Run Function (t_id, payload, internal?, fallback_mode?):
 Execute the function defined in the payload using the registered operator.
 Pass transaction ID (t_id), fallback mode flag, and other necessary info to the operator.
 Return success status.

Take Snapshot:
 If snapshot timer expired and no snapshot is in progress:
     Start snapshot process (record metadata: offsets, counters).
     Get state data from the local state manager.
     Asynchronously (using process pool) store operator state partitions to persistent storage (Minio).
     Clear delta map in local state (if applicable).
     Reset snapshot timer.

Run Fallback Strategy:
 Get dependency graph for transactions to be rescheduled.
 Initialize fallback lock events.
 Reset ACK tracking for rescheduled transactions.
 Create tasks to run each rescheduled transaction using `run_fallback_function`.
     Handle cached remote calls if `USE_FALLBACK_CACHE` is true.
 Synchronize with peers (SyncFallbackStart).
 Execute fallback tasks.
 Synchronize with peers (SyncFallbackDone).

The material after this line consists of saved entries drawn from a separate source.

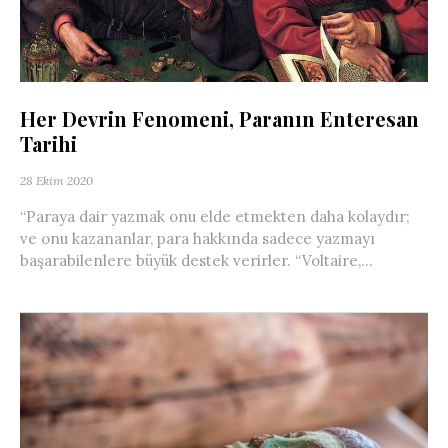
Her Devrin Fenomeni, Paranın Enteresan
Tarihi
28 Ekim 2020
“Paraya dair yazmak onu elde etmekten daha kolaydır;
ve onu kazananlar, para hakkında sadece yazmayı
başarabilenlere büyük destek verirler. “Voltaire,...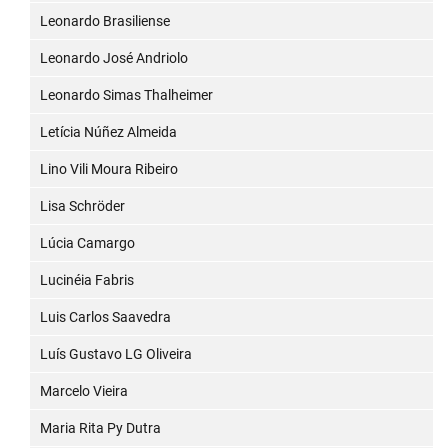
Leonardo Brasiliense
Leonardo José Andriolo
Leonardo Simas Thalheimer
Letícia Núñez Almeida
Lino Vili Moura Ribeiro
Lisa Schröder
Lúcia Camargo
Lucinéia Fabris
Luis Carlos Saavedra
Luís Gustavo LG Oliveira
Marcelo Vieira
Maria Rita Py Dutra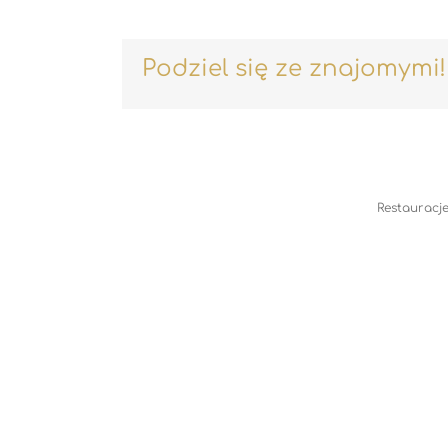
Podziel się ze znajomymi!
Restauracje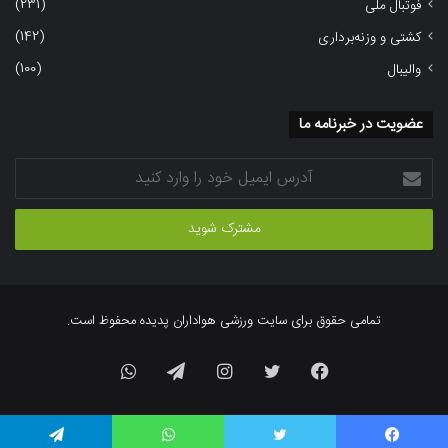
(231)
فوتبال ملی
(142)
کشتی و وزنه‌برداری
(100)
والیبال
عضویت در خبرنامه ما
آدرس
ایمیل
خود
را
وارد
کنید
تمامی حقوق برای سایت ورزشی هواداران پدیده محفوظ است.
فیسبوک
توییتر
اینستاگرام
تلگرام
واتس
آپ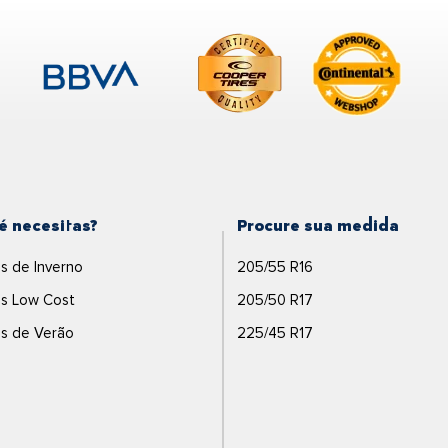
é necesitas?
Procure sua medida
s de Inverno
205/55 R16
s Low Cost
205/50 R17
s de Verão
225/45 R17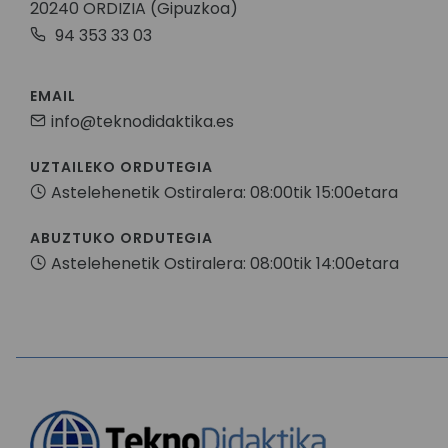
20240 ORDIZIA (Gipuzkoa)
94 353 33 03
EMAIL
info@teknodidaktika.es
UZTAILEKO ORDUTEGIA
Astelehenetik Ostiralera: 08:00tik 15:00etara
ABUZTUKO ORDUTEGIA
Astelehenetik Ostiralera: 08:00tik 14:00etara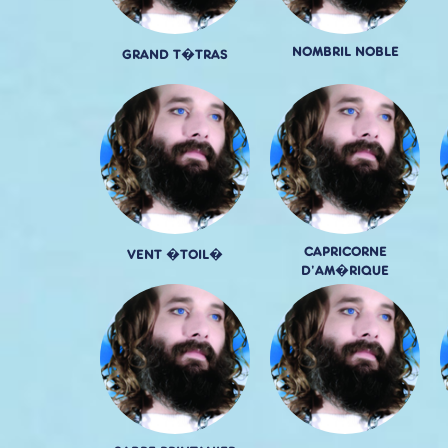
NOMBRIL NOBLE
GRAND T�TRAS
CAPRICORNE
VENT �TOIL�
D'AM�RIQUE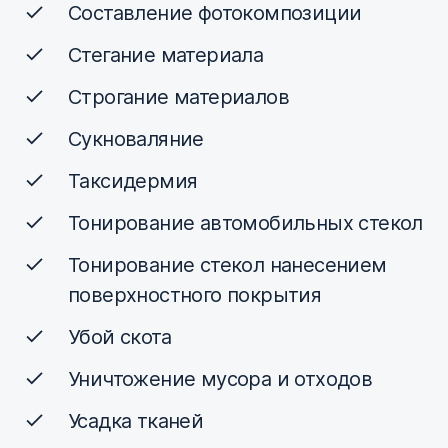
Составление фотокомпозиции
Стегание материала
Строгание материалов
Сукноваляние
Таксидермия
Тонирование автомобильных стекол
Тонирование стекол нанесением
поверхностного покрытия
Убой скота
Уничтожение мусора и отходов
Усадка тканей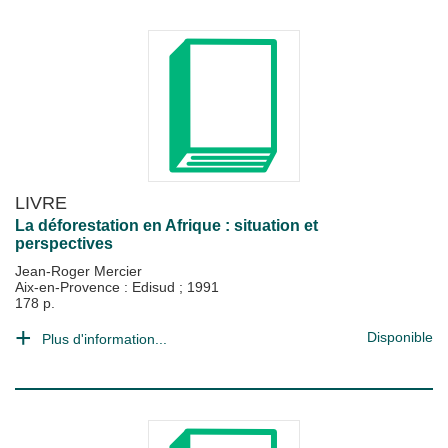
LIVRE
La déforestation en Afrique : situation et
perspectives
Jean-Roger Mercier
Aix-en-Provence : Edisud
;
1991
178 p.
Disponible
Plus d'information...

Run Fallback Function (t_id, payload, internal?, collocated_functions?):
 Wait for dependencies (other t_ids this one depends on) using fallback lock events.
 Run the function using `run_function` in fallback mode.
 If root of chain and using fallback cache, run any collocated functions for the same t_id.
 Wait for ACKs if part of a chain.
 If successful and not logically aborted: Commit fallback transaction locally.
 Unlock the transaction locally and signal remote peers to unlock.
 Send response/error immediately via Egress.

Unlock TID (t_id_to_unlock):
 Set the event corresponding to the t_id in the fallback lock map.

Send Responses (sequence, client_responses, aborted_events):
 For each item in the committed sequence:
     If transaction aborted, add error message to Egress batch.
     If transaction succeeded, add response message to Egress batch.
 Send the Egress batch.
 Set 'responses sent' event.

Fallback Unlock (t_id, success):
 Unlock locally using `unlock_tid`.
 If part of a chain, send Unlock message to all participating peers.

Sync Workers (msg_type, message, serializer):
 Send synchronization message to discovery service/coordinator.
 Wait for the corresponding local sync event to be set (signaling coordinator broadcast/confirmation).
 Clear the local sync event.

Stop Protocol:
 Stop Ingress and Egress.
 Close task schedulers.
 Cancel main tasks (Function Scheduler, Communication Protocol).